| WHAT TO DO |
Count every line below that holds the word "right", and give the number with no other words.

| DATA BELOW |
● ● ● ● ●

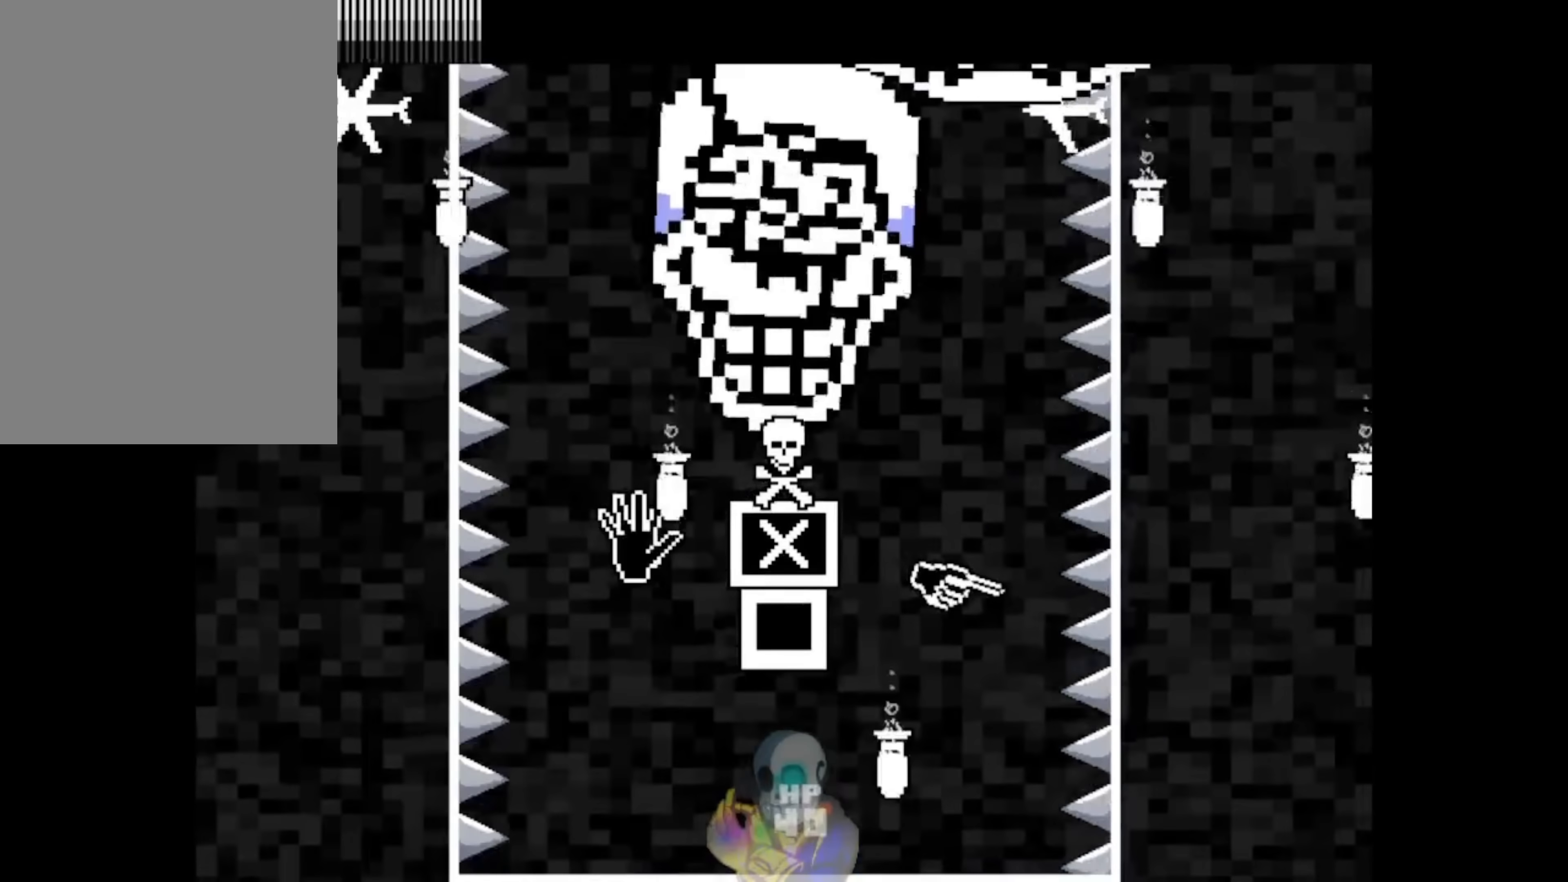
{"keys": ["left", "right"], "events": [[183, "right", "up"], [317, "right", "down"], [383, "left", "down"]]}
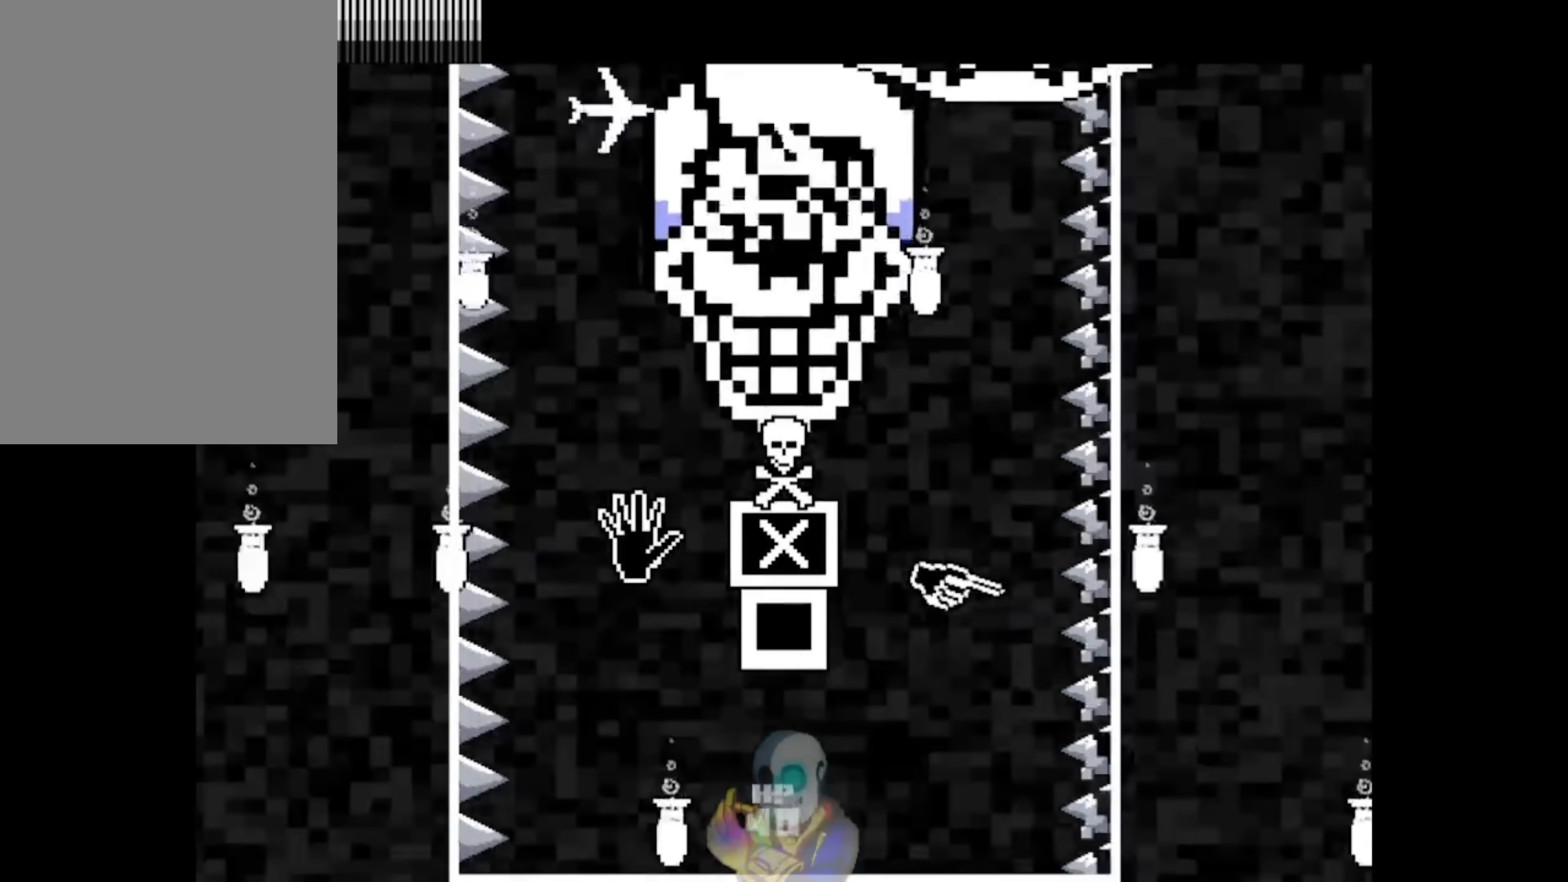
{"keys": ["right"], "events": [[17, "right", "up"], [383, "left", "up"], [417, "right", "down"]]}
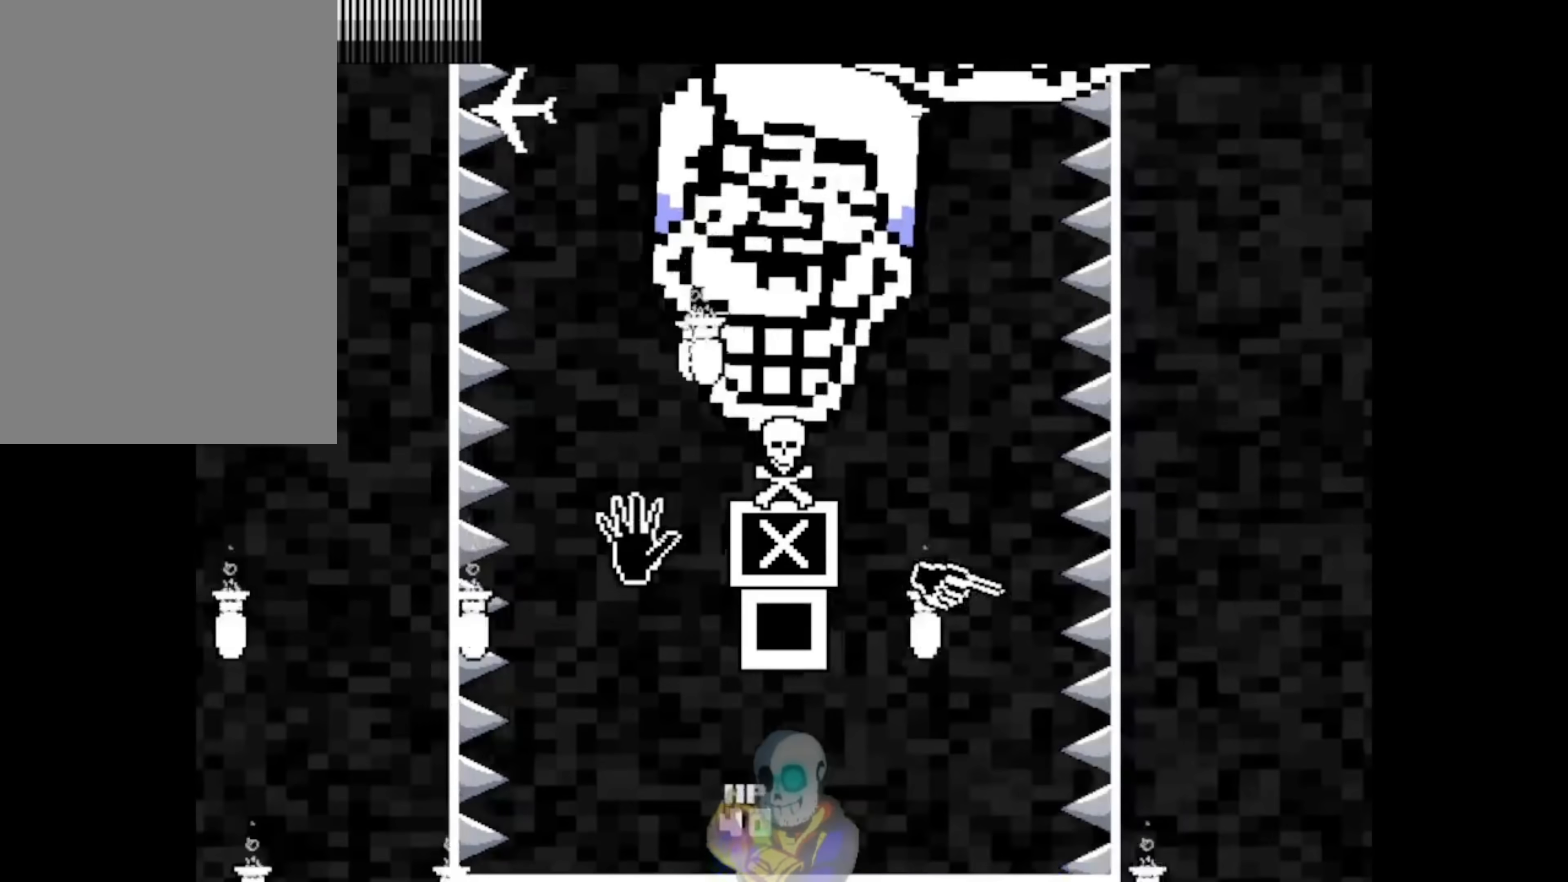
{"keys": ["left"], "events": [[383, "left", "down"], [383, "right", "up"]]}
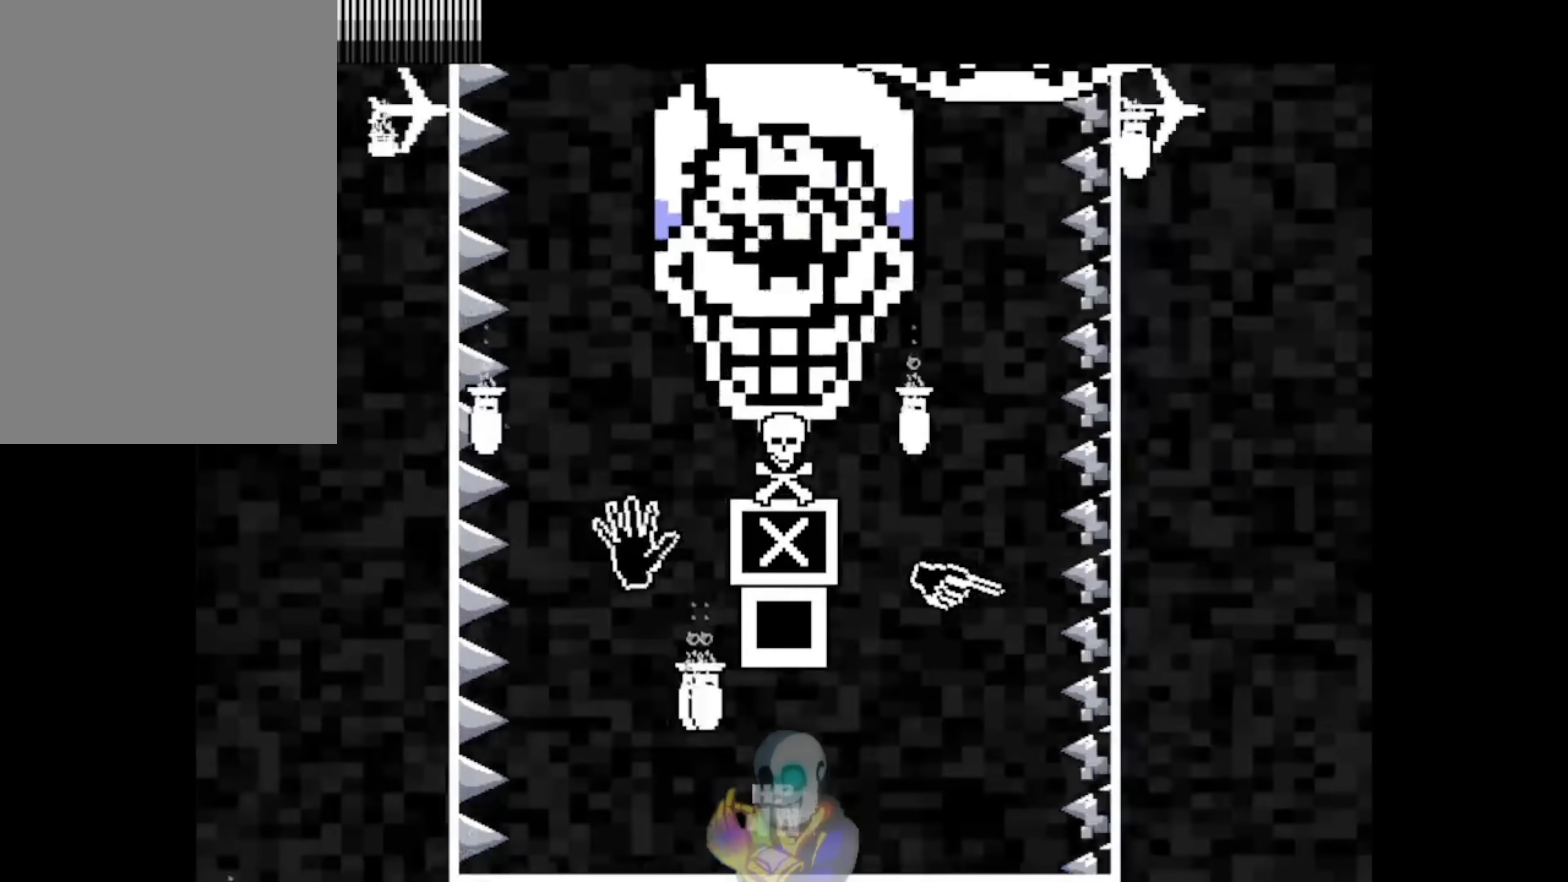
{"keys": [], "events": [[283, "left", "up"]]}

● ● ● ● ●

| PROBLEM SOLUTION |
3